BANGKOK 16 January 2020: InterContinental Hotels Group has announced a partnership with Asset World Corporation to manage a portfolio of properties across Thailand.

Thailand’s leading integrated lifestyle real-estate group will develop more than 1,200 rooms across the country with the first signing announced Wednesday in Chiang Mai; the 306-room InterContinental Chiang Mai Mae Ping.

IHG Southeast Asia and Korea vice president development Serena Lim commented: “With plans to double our portfolio in Thailand in the next three to five years, this signing today between IHG and AWC is another milestone in realizing this ambition.”

Under the agreement, hotels in multiple popular destinations such as Chiang Mai, Bangkok and Hua Hin will be signed within three years.
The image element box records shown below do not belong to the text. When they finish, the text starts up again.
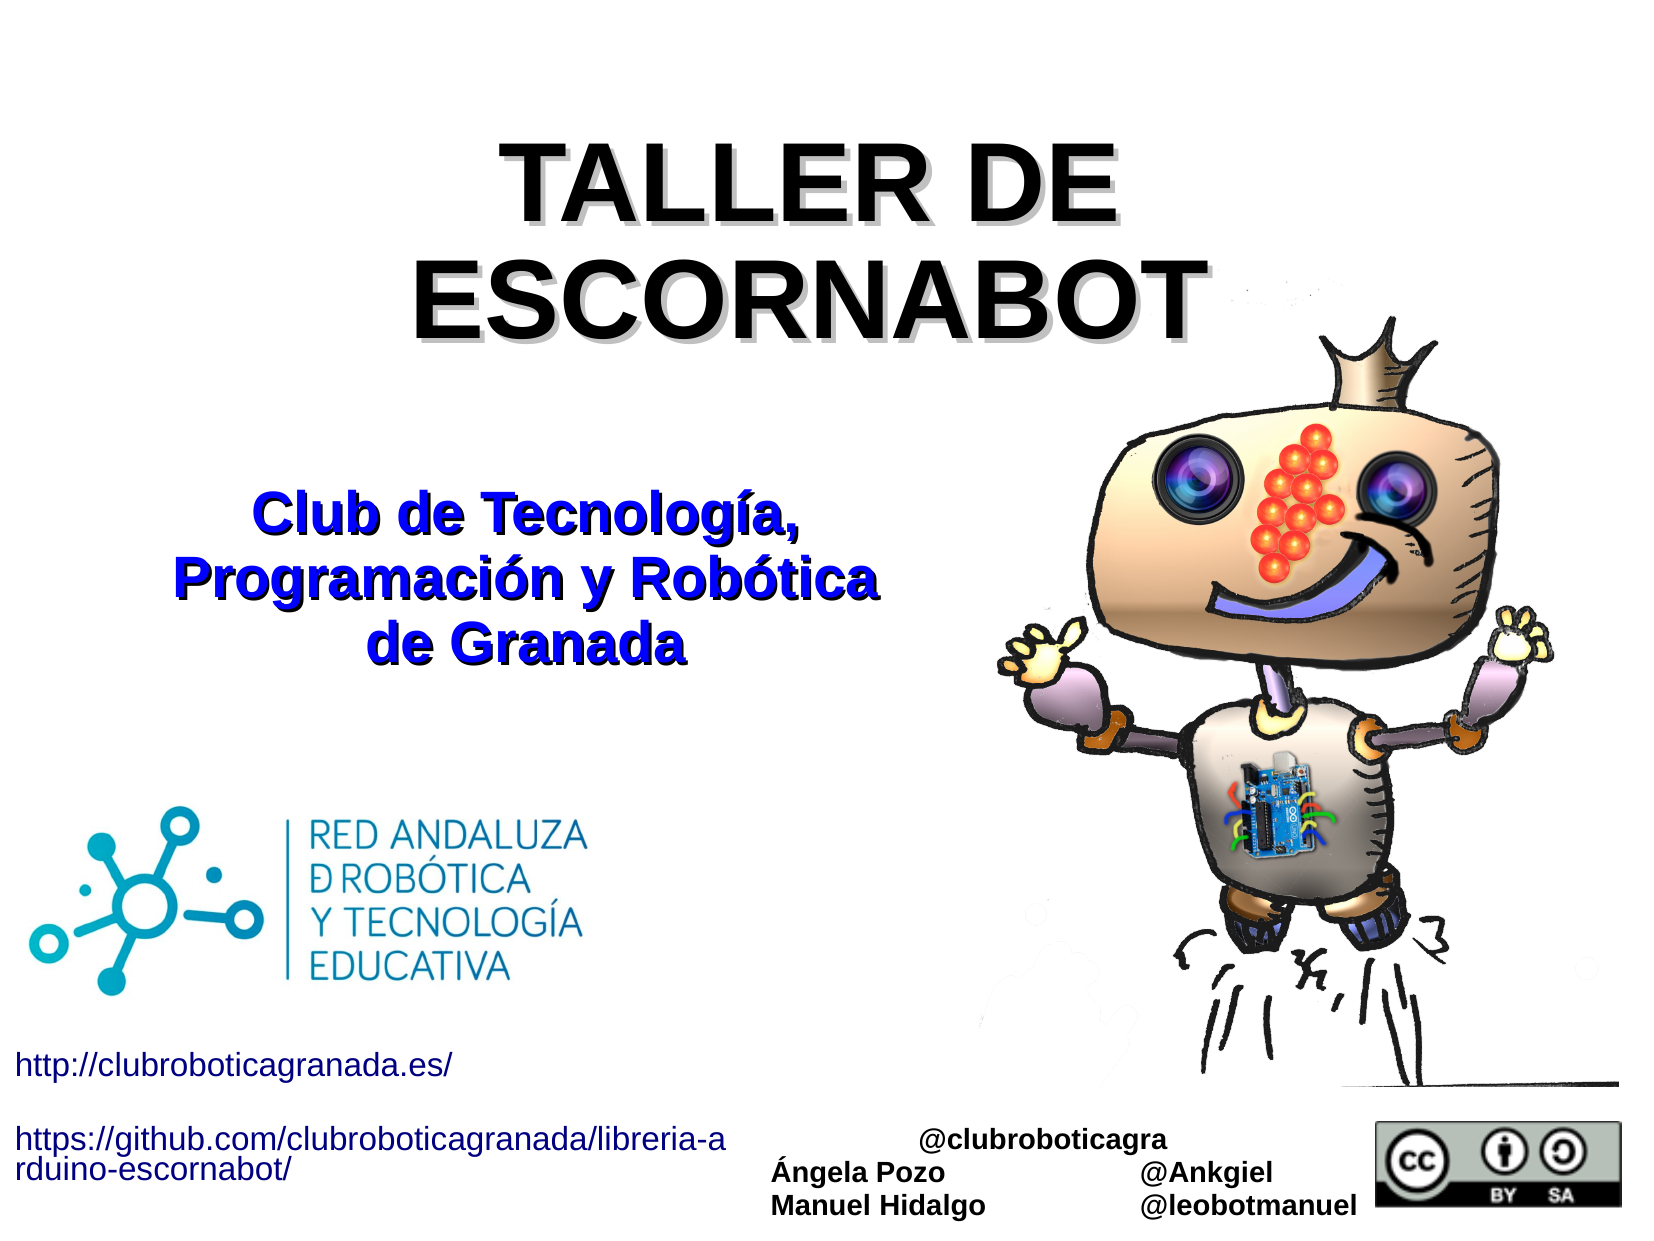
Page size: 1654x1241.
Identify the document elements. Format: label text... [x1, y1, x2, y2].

text_box @clubroboticagra Ángela Pozo @Ankgiel Manuel Hidalgo @leobotmanuel [755, 1115, 1376, 1230]
text_box Club de Tecnología, Programación y Robótica de Granada [118, 472, 934, 792]
picture [979, 268, 1619, 1087]
text_box TALLER DE ESCORNABOT [273, 120, 1347, 378]
picture [28, 803, 591, 999]
text_box http://clubroboticagranada.es/ https://github.com/clubroboticagranada/libreria-arduino-escornabot/ [0, 1039, 745, 1229]
picture [1375, 1121, 1622, 1210]
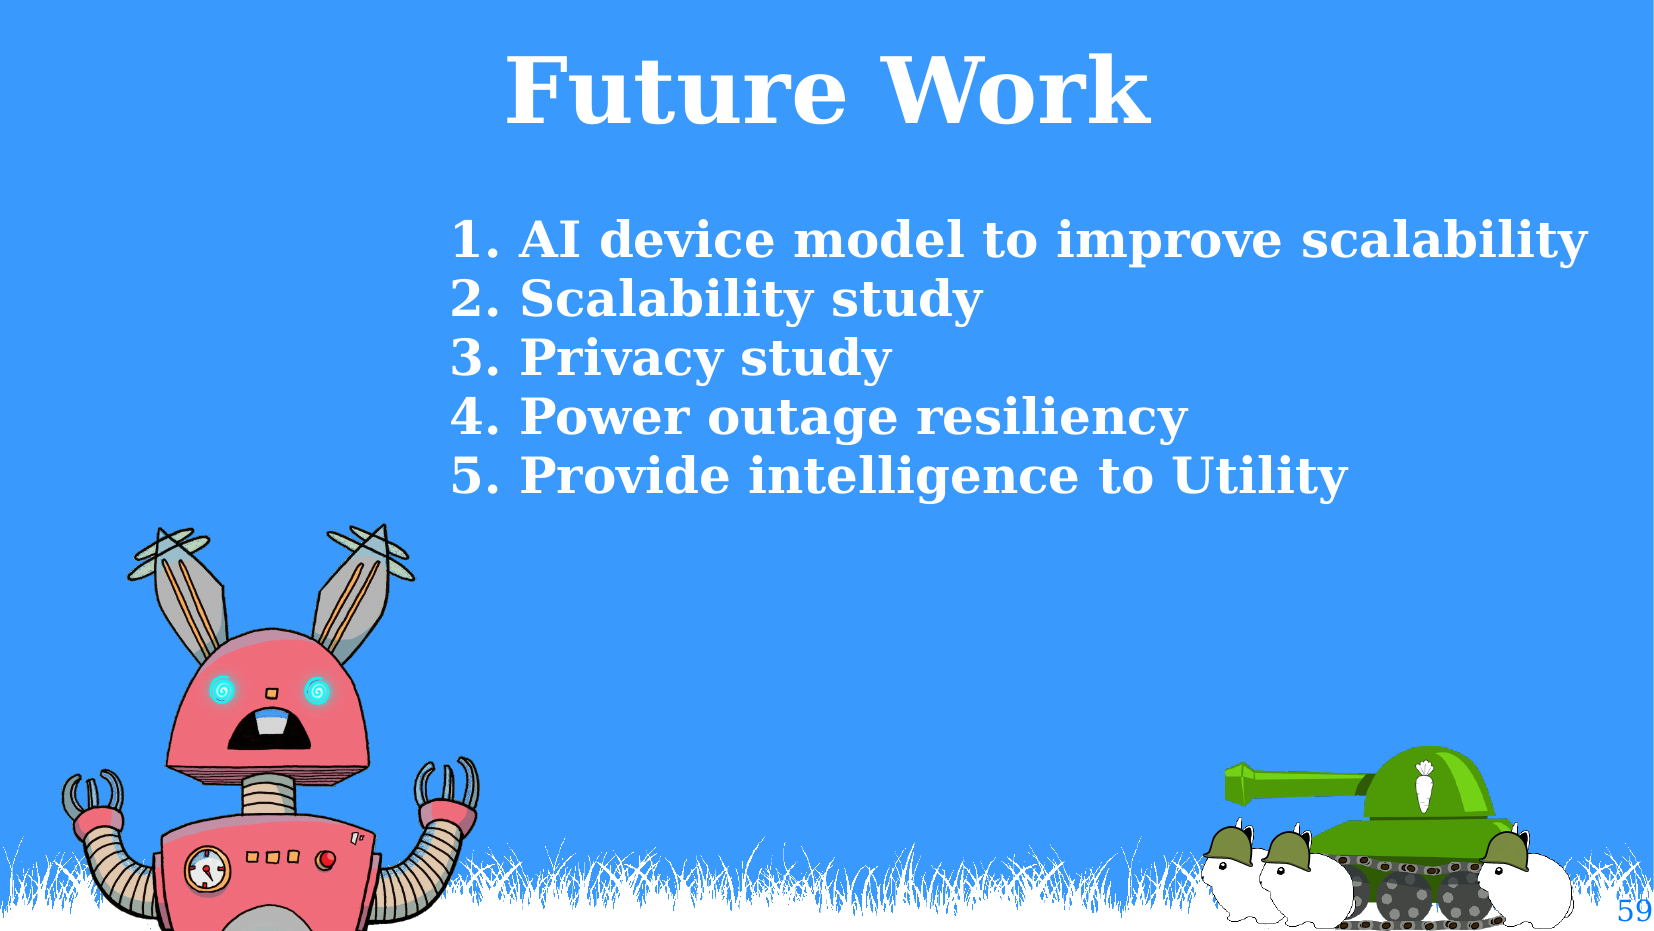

Asset World Corp Public Company Limited  CEO and president Wallapa Traisorat said: “We are excited to be extending our partnership with IHG. With our shared vision of elevating the hospitality sector in Thailand, we are confident that the InterContinental Chiang Mai Mae Ping will be one of the many projects to set the benchmark in Thailand.”

InterContinental Chiang Mai Mae Ping, is a conversion of the now-closed Imperial Mae Ping Hotel that was in business for 30 until the doors closed last year.

The hotel is expected to open in 2021 ahead of completing a total remake of the property in 2022.

Located in downtown Chiangmai near the famous Chiang Mai Night Bazaar, Tha-Pae Gate, Warorot Market and other tourist attractions, InterContinental Chiang Mai Mae Ping will have over 3,600 sqm of outdoor and indoor convention, event and meeting spaces.

The remake covers the entire structure with just one exception, The Teresa Teng Museum, a 15th-floor suite where the famous Taiwanese singer stayed when visiting Chiang Mai. On what was to be her last trip in May 1995, she collapsed in her room from a severe respiratory attack and died in the ambulance on the way to the hospital. The suite was left intact even though demolition crews stripped the premises back to its concrete frame.

Annually thousands of Chinese tourists purchased an afternoon tea package that included a visit to the suite that turned into a remembrance shrine.  There are plans to add a speciality restaurant and rooftop bar, where guests can experience the suite’s original set-up, decor and furniture when Teresa Teng last stayed at the hotel over two decades ago.

IHG has 29 hotels across six brands in the portfolio, with another 30 hotels in the pipeline.